Ji et al. (2025) berichteten über einen Fall von trockener AMD, der mit Photobiomodulation (rotes bis nahes Infrarotlicht 650–1300 nm) behandelt wurde6). Innerhalb von 8 Monaten nahm die Drusenfläche im rechten Auge um 58 % ab und im linken Auge verschwand sie vollständig. Die Sehschärfe verbesserte sich in beiden Augen von 20/30 auf 20/20. Die Phase-3-Studie Lightsite III bestätigte ebenfalls eine Verringerung des Drusenvolumens und eine Verbesserung der Sehschärfe.
Chung & Kim (2022) berichteten, dass der MDM2-Inhibitor Nutlin-3a als neuartiger Ansatz zur selektiven Entfernung seneszenter RPE-Zellen vielversprechend ist7). Die Entwicklung mitochondrial-spezifischer Senolytika wird eine zukünftige Herausforderung sein.
Die Stammzelltherapie mittels Transplantation von RPE-Zellen befindet sich in der Forschungsphase, und mehrere Studien laufen. Auch die Gentherapie, die auf Komplementfaktoren abzielt, wird untersucht.
QSollte man einen Gentest für altersbedingte Makuladegeneration durchführen lassen?
A
Genpolymorphismen wie CFH, ARMS2 und C3 sind am Risiko für die Entwicklung einer AMD beteiligt. Genotyp-Tests ermöglichen zunehmend die Vorhersage der Prognose, wie z. B. das Auftreten im anderen Auge1).
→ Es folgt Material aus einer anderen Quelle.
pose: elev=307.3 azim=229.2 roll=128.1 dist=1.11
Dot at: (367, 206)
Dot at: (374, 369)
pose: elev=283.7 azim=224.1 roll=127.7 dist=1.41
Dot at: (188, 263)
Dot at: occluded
Derzeit ist jedoch eine Standardisierung der Behandlungsstrategien auf der Grundlage von Gentests nicht etabliert2), und sie werden nicht als Routineuntersuchung empfohlen.
Die atrophische AMD schreitet langsam voran, aber wenn die geografische Atrophie die Fovea erreicht, sinkt die Sehschärfe unter 0,1. Die mediane Zeit bis zur gesetzlichen Blindheit (weniger als 20 ETDRS-Buchstaben) wird mit 6,2 Jahren angegeben3). Eine Analyse der Lampalizumab-Studiendaten zeigte einen Rückgang der mittleren BCVA von 66 auf 57 Buchstaben (entspricht etwa 20/50 bis 20/80) über 2 Jahre3).
Je schneller die Wachstumsrate der geografischen Atrophie, desto schneller der BCVA-Abfall. Insbesondere bei Augen mit einer einzelnen subfovealen Läsion zeigte die am schnellsten wachsende Gruppe einen Abfall von etwa 4 Zeilen (17,75 Buchstaben) in 2 Jahren3). In der am langsamsten wachsenden Gruppe betrug der Abfall dagegen nur 1,69 Buchstaben in 2 Jahren. Selbst wenn die Fovea erhalten bleibt, sind das skotopische Sehen, der Kontrast und die Lesegeschwindigkeit frühzeitig beeinträchtigt, sodass der alleinige Sehschärfewert die funktionellen Auswirkungen unterschätzt8).
Außerdem kann mit einer gewissen Wahrscheinlichkeit eine MNV entstehen, die zu einem Übergang in die neovaskuläre AMD und zu einem schwereren Sehverlust führt.
Die Kontrolle der MNV durch Anti-VEGF-Medikamente hat die Sehprognose deutlich verbessert. In der CATT-Studie mit 5-jähriger Nachbeobachtung erreichten 50 % der Augen eine Sehschärfe von 20/40 oder besser 11). Ohne Behandlung sinkt die Sehschärfe jedoch bei etwa 90 % der Fälle unter 0,1, und es verbleiben fibröse oder atrophische Narben in der Makula. Bei Fällen mit massiven Blutungen aus der MNV kann es zu ausgedehnten Gesichtsfeldausfällen und schwerwiegenderen Sehbeeinträchtigungen bis hin zur vollständigen Erblindung kommen.
Eine vollständige Heilung der MNV ist nicht möglich, und ohne angemessene Behandlung und langfristiges Management kann sie leicht zu einem irreversiblen Sehverlust führen 1). Auch wenn die Aktivität der MNV vorübergehend nachlässt, kann sie im Langzeitverlauf rezidivieren, und wiederholte Exsudationen können zu atrophischen Veränderungen und fibrösen Narben führen. Da die MNV auch im Partnerauge mit hoher Rate auftritt, sind eine Fortsetzung der Behandlung und regelmäßige Kontrollen unerlässlich 1). Bei Patienten mit schwerer Sehbeeinträchtigung wird eine aktive Low-Vision-Versorgung empfohlen.